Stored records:
━━━━━━━━

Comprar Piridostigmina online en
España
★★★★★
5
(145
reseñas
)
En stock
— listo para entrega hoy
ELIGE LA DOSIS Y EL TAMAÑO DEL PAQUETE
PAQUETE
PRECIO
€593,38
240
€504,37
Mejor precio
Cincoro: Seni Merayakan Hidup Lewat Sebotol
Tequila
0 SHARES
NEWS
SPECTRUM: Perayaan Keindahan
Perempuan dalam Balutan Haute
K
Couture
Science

━━━━━━━━

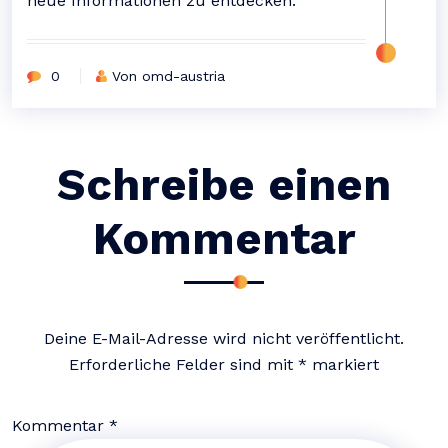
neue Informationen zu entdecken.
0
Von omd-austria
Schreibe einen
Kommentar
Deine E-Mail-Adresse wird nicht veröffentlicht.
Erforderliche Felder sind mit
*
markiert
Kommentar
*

━━━━━━━━

— EXERCISE DESCRIPTION —
In the entries above, find each line with "PAQUETE" and copy it.

— EXERCISE RESULT —
ELIGE LA DOSIS Y EL TAMAÑO DEL PAQUETE
PAQUETE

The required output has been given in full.